中国からタイに輸出する際、タイの客先からForm Eを取得するように依頼されました。これはどのようなものでしょうか。

Form Eとは中国ASEAN自由貿易協定(ASEAN China Free Trade Agreement:ACFTA)の原産地証明書の名称です。


I.ACFTA特恵関税の適用
協定で定められた原産地規則を満たした産品に対してACFTA特恵関税の適用が認められます。ACFTAの譲許スケジュールは、Normal Track、 Sensitive Trackに分かれており、Sensitive Trackは、Sensitive ListとHighly Sensitive Listに分かれます。そのほかに、引き下げ対象外の品目もあります。
Normal Trackにリストアップされた品目の関税率は、ASEAN先行加盟6カ国と中国(ASEAN6+中国)では、2010年までに、(ASEAN新規加盟4カ国)カンボジア、ラオス、ミャンマー、ベトナム(CLMV)は2015年までに撤廃します。Sensitive Track品目は、ASEAN6+中国は2018年までに、CLMVは2020年までに0〜5%に引き下げることになっています(High Sensitive Track品目はASEAN6+中国は2015年までに50%以下、CLMVは2018年までに50%以下に引下げることになっている)。


II.互恵規定(Reciprocity)
ACFTAでは、特恵関税は必ずしも各国の譲許スケジュールどおりに適用されません。輸入国のNormal Track にある品目でも輸出国のSensitive Listにある品目に対しては、MFN(最恵国対遇)税率を超えない範囲で、Normal Track とSensitive Trackのどちらか高いほうの税率を適用されます。


III.原産地証明書(Form E)と原産地規則
特恵関税を適用させるためには、次の条件を満たさなければなりません。
1.原産品判定基準

  1. 完全原産品(Wholly Obtained)
    収穫・採取・漁撈・狩猟されたもの、その他産業廃棄物など
    1. 付加価値40%以上
    2. 品目別規則に記載された品目は、そこに定められた条件
  2. 完全原産品でないもの(Not Wholly Obtained)
    下記条件を満たすもの

2.積送基準(直送の原則)

取り組む課題 ::
(1) Form Eの提示文のうち、「I.ACFTA特恵関税の適用」から「ListとHighly Sensitive Listに分かれます。そのほかに、引き下げ対象外の品目もあります。」までを一字も変えずに書き写すこと。
(2) Form Eの提示文を、示された最後の部分の後から書き継ぐこと。
項目はForm Eの提示文とは別の出典から取ったものである。

データ抜粋 ::
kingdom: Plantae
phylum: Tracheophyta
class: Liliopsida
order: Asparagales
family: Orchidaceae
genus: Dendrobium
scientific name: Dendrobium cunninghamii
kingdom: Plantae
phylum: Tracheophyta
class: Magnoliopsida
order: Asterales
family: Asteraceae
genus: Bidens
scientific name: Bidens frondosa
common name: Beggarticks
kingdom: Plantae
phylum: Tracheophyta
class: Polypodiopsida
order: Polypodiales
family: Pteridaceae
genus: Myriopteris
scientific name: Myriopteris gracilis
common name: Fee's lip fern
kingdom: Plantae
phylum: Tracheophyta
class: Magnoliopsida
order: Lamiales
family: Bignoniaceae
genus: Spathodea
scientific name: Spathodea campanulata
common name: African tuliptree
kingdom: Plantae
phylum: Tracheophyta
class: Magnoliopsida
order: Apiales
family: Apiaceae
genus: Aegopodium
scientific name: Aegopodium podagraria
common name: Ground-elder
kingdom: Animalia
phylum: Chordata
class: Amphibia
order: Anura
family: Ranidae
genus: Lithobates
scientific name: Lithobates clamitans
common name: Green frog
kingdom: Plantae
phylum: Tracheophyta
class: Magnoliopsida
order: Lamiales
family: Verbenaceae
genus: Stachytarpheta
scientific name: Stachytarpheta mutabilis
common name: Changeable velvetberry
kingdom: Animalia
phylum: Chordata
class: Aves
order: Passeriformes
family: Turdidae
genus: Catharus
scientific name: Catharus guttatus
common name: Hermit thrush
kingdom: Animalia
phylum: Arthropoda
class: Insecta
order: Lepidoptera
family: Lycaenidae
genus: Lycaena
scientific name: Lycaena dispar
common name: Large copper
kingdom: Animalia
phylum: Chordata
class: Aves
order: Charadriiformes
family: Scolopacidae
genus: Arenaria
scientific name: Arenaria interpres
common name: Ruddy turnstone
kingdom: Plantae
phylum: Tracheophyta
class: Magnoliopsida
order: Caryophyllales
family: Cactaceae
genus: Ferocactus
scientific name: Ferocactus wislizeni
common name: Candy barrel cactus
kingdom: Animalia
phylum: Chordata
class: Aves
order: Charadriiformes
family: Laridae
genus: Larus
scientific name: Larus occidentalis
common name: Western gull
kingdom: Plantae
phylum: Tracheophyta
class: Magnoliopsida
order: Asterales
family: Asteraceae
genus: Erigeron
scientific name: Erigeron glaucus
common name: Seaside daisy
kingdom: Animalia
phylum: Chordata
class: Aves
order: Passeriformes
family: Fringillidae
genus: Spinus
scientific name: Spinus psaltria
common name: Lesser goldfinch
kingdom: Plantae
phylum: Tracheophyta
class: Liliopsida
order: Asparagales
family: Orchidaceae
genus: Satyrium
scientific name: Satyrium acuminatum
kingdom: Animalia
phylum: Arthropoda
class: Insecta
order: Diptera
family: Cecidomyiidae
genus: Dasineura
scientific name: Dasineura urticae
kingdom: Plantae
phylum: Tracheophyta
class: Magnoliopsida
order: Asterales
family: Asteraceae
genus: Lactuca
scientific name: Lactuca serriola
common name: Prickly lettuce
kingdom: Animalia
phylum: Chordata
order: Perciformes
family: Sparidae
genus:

解答一覧 ::
(1)
I.ACFTA特恵関税の適用
協定で定められた原産地規則を満たした産品に対してACFTA特恵関税の適用が認められます。ACFTAの譲許スケジュールは、Normal Track、 Sensitive Trackに分かれており、Sensitive Trackは、Sensitive ListとHighly Sensitive Listに分かれます。そのほかに、引き下げ対象外の品目もあります。

(2)
直送することが原則です。ただし、荷の積み替えや荷の状態を保つための一時保管は認められます。

3.手続的条件
原産地証明書の発給、運送要件証明書の提示


IV.第二議定書と三国間貿易
2011年1月1日からACFTAの第二議定書が発効となりました。この第二議定書により。三国間貿易が可能となり、また、いわゆる「連続する原産地証明書」であるMovement Certificate(移動証明書)が発給されるようになりました。
Movement Certificateとは、ある締約国に荷(貨物)を輸出し、(税関監督下の保税倉庫で)保税状態で保管している荷(貨物)を分割して他の締約国に輸出する場合、保管している国の原産地証明書発給機関に申請して受給します。それを最終輸入(締約)国(の輸入申告時税関)に提示することにより、ACFTA特恵関税の適用が受けられます。
Third Party Invoicingとは、三国間貿易のことです。
Form Eの第13欄にThird Party Invoicing とMovement Certificateにチェックする欄が設けられました。ただし、三国間貿易をする場合でも、輸出地でのFOB価格の記載は必要ですのでご注意ください。


参考資料・情報
Singapore FTA Network:
ACFTA外部サイトへ、新しいウィンドウで開きます
ジェトロ:
日本およびASEANが締結しているFTAの物品の貿易に関する書手続き一覧
アセアンFTAにおける原産地の定義
EPA実践マニュアル「これだけは知っておきたいEPA/FTA要点と注意点」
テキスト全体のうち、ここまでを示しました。